Сколько я себя помнила, у нас в доме ни одной нормальной чашки не было. Разномастные тарелки, из которых даже есть не хотелось. Старые алюминиевые ложки. Гнутые вилки. Если у вилки ломались зубья, мама их никогда не выбрасывала, а приспосабливала в качестве вешалки для полотенца – отгибала ручку, которая превращалась в крючок. За разбитую чашку она могла меня наказать – отшлепать и поставить в угол. Однажды она купила ковер. У нас в квартире лежал старый линолеум, а мама мечтала о ковре. Большом, чтобы весь пол закрывал.
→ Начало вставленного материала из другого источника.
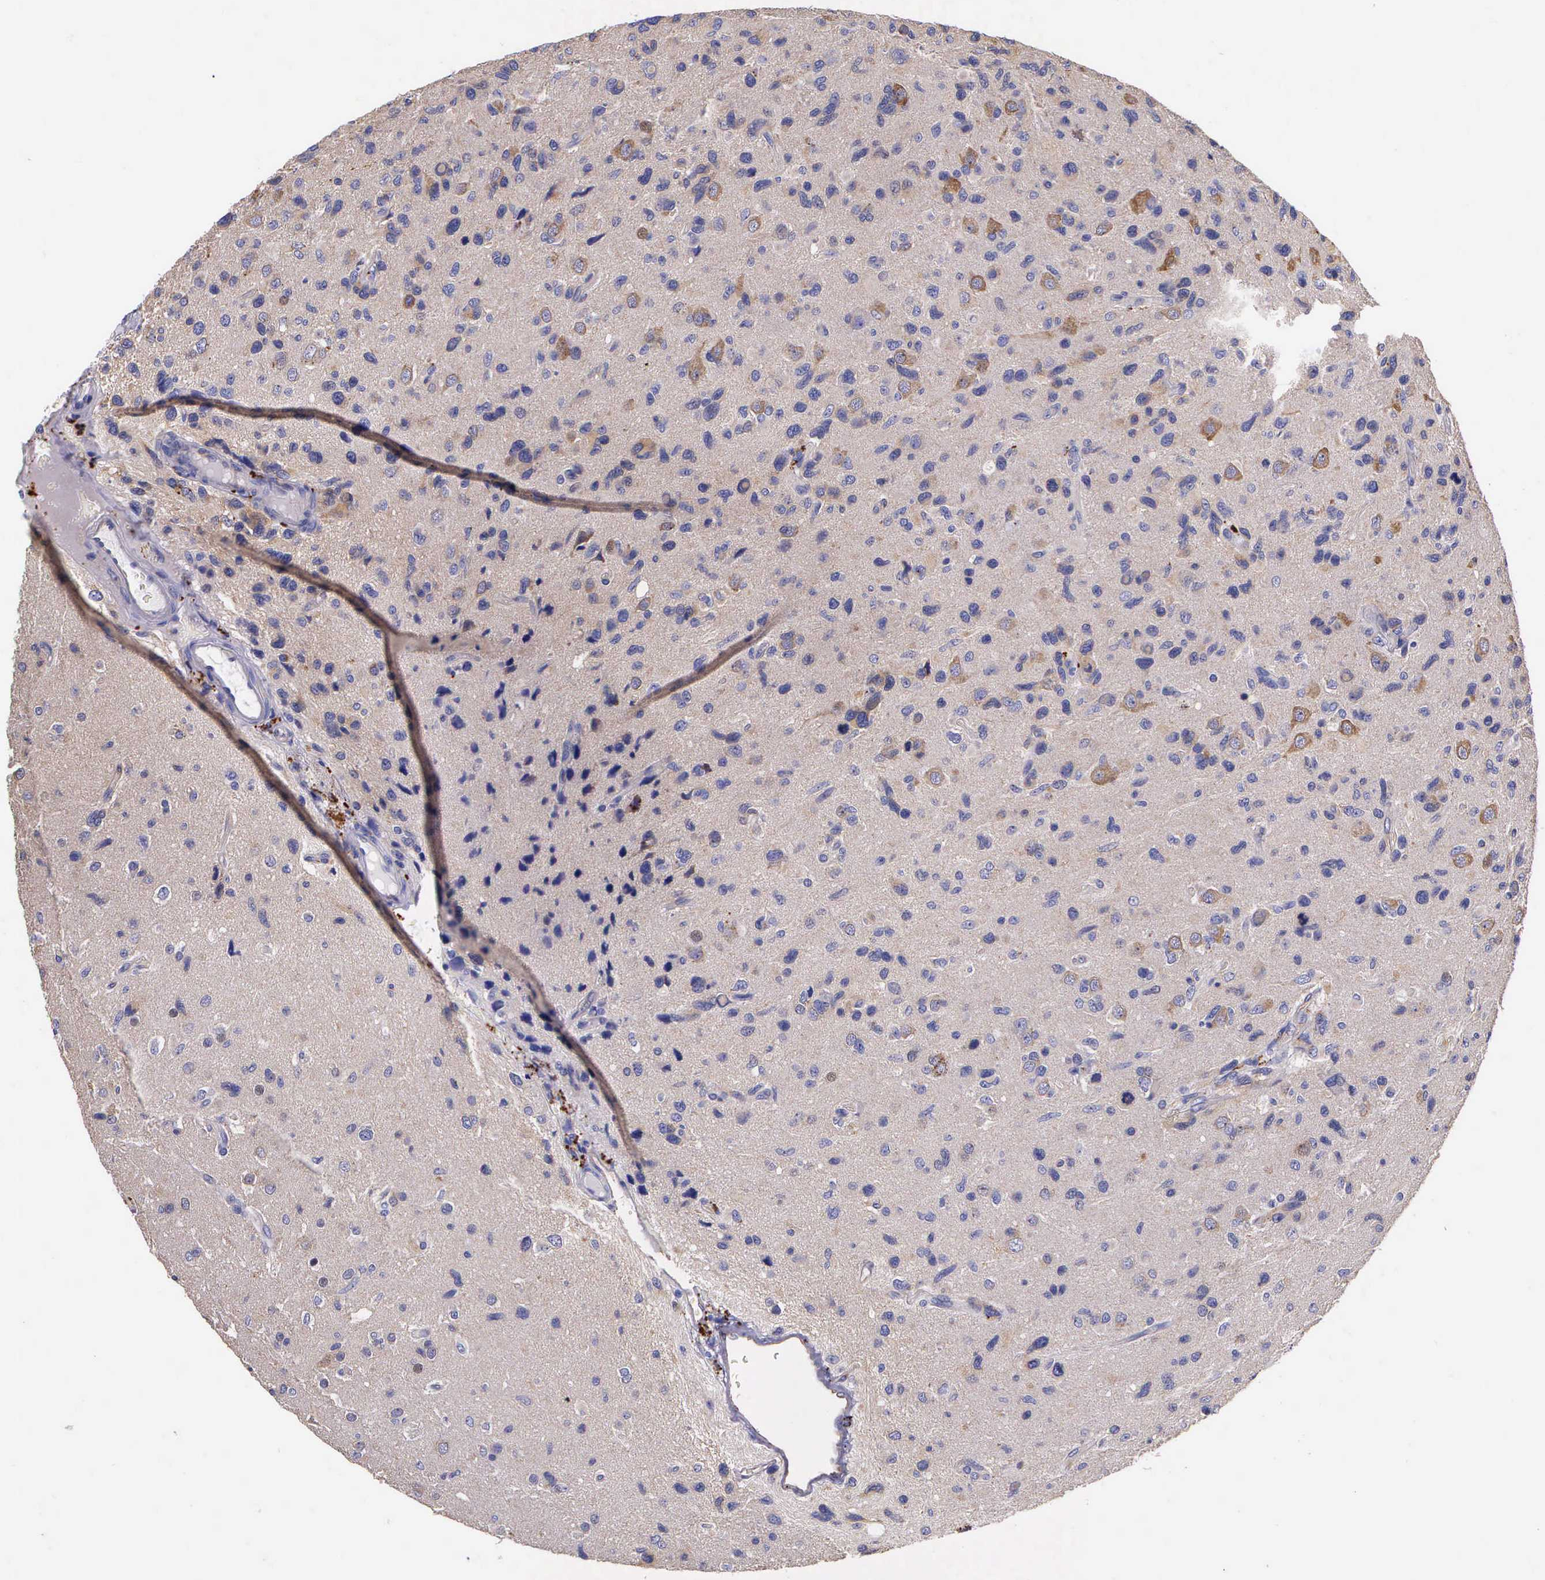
{"staining": {"intensity": "weak", "quantity": "<25%", "location": "cytoplasmic/membranous"}, "tissue": "glioma", "cell_type": "Tumor cells", "image_type": "cancer", "snomed": [{"axis": "morphology", "description": "Glioma, malignant, High grade"}, {"axis": "topography", "description": "Brain"}], "caption": "A high-resolution histopathology image shows IHC staining of glioma, which reveals no significant staining in tumor cells.", "gene": "BCAR1", "patient": {"sex": "male", "age": 77}}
И обязательно с бахромой. Мама все время повторяла, когда мыла пол: «Как же хочется ковер, чтобы пылесосить, чтобы в цветах, нарядный, как же хочется ковер, пусть синтетический, не натуральный, тогда вообще долгоноский, как противно смотреть на линолеум, как же хочется его закрыть…» О существовании паркета мама даже не подозревала. Тогда у всех был линолеум и плитка, а у кого ковер – те счастливцы. Папа подарил ей ковер на Восьмое марта. Такой, о каком она мечтала – с бахромой, цветами, синтетический. Мама его разложила, и аккурат получилось так, как она хотела – на весь пол и даже больше, края задрались с одной стены. Мама сбросила тапочки и ходила по ковру босая. Туда-сюда. Целый день прошагала по ковру. Если нужно было выйти на кухню, она сходила с ковра, обувала старые отцовские тапочки, которые приспособила под себя, шла на кухню, варила, жарила и снова возвращалась в комнату. Снимала тапочки на кромке ковра и ходила босая. Переживала, что ножки стола сделают выемки, что стулья «расшоркают» пусть синтетический, но ворс. Что под диваном цвет сохранится, а на середине выцветет, сотрется. С ковром мы жили два дня. Потом мама его почистила щеткой, свернула, перетянула бечевкой и поставила в угол. Ковер, замотанный, так и стоял в углу комнаты, сколько я себя помню.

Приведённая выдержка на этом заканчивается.